Set task a: Count the lines in the listing below that contain the word "inches", and reply with that number alone.

I beg to move amendment 13, page 5, line 21, after ‘age’, insert ‘or deferred pension age’.

John Bercow Portrait Mr Speaker
- Hansard - -

With this it will be convenient to discuss the following:

Amendment 29, page 5, line 21,after ‘section 1’, insert

‘(other than a Scottish scheme)’.

Amendment 2, page 5, leave out lines 22 and 23 and insert

‘65, or current pension scheme age if lower’.

Amendment 1, page 5, line 27, at end insert—

‘(d) prison officers and psychiatric nurses.’.

Amendment 14, page 5, line 28, after ‘age’, insert ‘or deferred pension age’.

Amendment 30, page 5, line 28, after ‘section 1’, insert

‘(other than a Scottish scheme)’.

Amendment 9, page 5, line 28, leave out ‘must be 60’ and insert ‘shall be set out in scheme regulations but must be no more than 60’.

Amendment 16, page 5, line 29, at end insert—

‘(2A) Subsections (1) and (2) shall not apply in relation to any category of public service worker as the Secretary of State may by order specify following the publication of a scheme specific capability review.’.

Extracted information:
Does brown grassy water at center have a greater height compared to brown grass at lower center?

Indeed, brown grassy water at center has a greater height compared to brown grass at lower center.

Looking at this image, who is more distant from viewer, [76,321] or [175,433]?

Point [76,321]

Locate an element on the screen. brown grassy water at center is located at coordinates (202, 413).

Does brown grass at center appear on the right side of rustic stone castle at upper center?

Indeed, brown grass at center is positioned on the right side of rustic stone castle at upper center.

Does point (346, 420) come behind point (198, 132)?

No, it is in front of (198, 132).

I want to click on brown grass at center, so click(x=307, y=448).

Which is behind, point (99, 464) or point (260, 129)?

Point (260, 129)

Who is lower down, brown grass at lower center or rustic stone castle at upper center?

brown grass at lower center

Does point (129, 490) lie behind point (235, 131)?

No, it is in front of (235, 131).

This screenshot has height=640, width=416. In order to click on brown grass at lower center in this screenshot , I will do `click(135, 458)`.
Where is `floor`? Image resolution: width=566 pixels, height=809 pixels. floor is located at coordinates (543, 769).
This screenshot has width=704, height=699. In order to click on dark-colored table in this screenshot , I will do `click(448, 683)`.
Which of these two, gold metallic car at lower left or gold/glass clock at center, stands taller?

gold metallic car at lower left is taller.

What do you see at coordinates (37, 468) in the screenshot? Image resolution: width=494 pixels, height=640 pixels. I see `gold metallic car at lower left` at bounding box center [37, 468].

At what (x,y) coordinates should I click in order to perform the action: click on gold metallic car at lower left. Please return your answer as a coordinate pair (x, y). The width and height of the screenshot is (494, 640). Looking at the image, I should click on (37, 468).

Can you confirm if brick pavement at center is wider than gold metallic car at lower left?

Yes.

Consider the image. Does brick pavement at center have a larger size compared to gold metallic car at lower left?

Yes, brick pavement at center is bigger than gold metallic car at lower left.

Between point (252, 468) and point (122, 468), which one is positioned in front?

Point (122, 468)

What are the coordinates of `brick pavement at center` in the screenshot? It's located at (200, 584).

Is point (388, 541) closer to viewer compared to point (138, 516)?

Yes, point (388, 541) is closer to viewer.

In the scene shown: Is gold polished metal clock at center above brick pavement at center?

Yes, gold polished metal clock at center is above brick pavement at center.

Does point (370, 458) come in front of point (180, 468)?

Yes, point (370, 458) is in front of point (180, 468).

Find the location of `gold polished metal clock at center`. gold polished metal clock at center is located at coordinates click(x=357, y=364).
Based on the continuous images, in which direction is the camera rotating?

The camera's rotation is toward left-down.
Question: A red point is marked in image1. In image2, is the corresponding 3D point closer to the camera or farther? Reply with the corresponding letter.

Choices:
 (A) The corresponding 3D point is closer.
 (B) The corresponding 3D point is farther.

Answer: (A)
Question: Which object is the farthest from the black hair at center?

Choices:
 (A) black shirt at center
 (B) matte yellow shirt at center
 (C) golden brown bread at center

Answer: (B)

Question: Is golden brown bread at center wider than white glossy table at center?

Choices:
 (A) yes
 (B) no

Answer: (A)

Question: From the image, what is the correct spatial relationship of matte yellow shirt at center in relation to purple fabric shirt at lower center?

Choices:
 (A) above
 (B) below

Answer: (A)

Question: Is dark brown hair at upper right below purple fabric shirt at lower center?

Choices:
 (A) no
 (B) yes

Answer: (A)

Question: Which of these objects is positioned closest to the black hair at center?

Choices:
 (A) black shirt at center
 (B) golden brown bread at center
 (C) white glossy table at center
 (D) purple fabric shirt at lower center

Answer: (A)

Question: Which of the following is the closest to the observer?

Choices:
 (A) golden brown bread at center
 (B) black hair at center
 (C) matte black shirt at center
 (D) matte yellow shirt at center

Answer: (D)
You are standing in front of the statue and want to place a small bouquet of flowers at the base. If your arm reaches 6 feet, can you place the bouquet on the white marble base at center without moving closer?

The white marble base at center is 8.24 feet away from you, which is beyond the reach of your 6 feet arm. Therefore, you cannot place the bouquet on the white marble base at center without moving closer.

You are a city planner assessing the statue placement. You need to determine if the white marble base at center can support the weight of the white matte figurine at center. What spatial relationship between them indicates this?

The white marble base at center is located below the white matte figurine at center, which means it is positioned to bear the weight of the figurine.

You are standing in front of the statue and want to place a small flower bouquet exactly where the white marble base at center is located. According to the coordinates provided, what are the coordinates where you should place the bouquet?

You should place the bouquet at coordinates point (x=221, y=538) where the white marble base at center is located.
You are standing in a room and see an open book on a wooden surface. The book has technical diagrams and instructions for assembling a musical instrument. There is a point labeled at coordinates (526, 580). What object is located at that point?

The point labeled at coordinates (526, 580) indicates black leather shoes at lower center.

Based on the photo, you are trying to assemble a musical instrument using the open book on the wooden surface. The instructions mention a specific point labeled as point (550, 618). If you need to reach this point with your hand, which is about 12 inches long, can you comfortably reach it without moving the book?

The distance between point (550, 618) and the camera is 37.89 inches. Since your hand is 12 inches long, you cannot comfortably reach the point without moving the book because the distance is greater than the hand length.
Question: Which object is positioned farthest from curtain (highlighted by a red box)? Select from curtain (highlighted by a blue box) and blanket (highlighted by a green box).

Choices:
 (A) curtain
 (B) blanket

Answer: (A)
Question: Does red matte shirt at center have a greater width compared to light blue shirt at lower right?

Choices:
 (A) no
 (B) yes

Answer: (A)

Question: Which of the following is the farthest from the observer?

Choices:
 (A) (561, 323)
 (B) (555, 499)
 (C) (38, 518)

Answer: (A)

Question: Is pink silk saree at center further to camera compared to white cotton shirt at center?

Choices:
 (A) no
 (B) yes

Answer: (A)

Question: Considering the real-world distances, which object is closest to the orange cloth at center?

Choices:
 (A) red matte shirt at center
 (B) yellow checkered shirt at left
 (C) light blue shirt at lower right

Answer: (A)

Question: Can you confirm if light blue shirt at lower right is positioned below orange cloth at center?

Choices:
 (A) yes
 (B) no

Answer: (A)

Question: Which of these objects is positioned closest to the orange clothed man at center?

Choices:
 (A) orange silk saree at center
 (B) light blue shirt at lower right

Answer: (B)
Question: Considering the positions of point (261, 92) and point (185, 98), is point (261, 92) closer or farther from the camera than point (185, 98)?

Set task b: Copy the pension amendments extract above word for word, from "John Bercow Portrait" to "age if lower’.".

Task solution a: 2

Task solution b:
John Bercow Portrait Mr Speaker
- Hansard - -

With this it will be convenient to discuss the following:

Amendment 29, page 5, line 21,after ‘section 1’, insert

‘(other than a Scottish scheme)’.

Amendment 2, page 5, leave out lines 22 and 23 and insert

‘65, or current pension scheme age if lower’.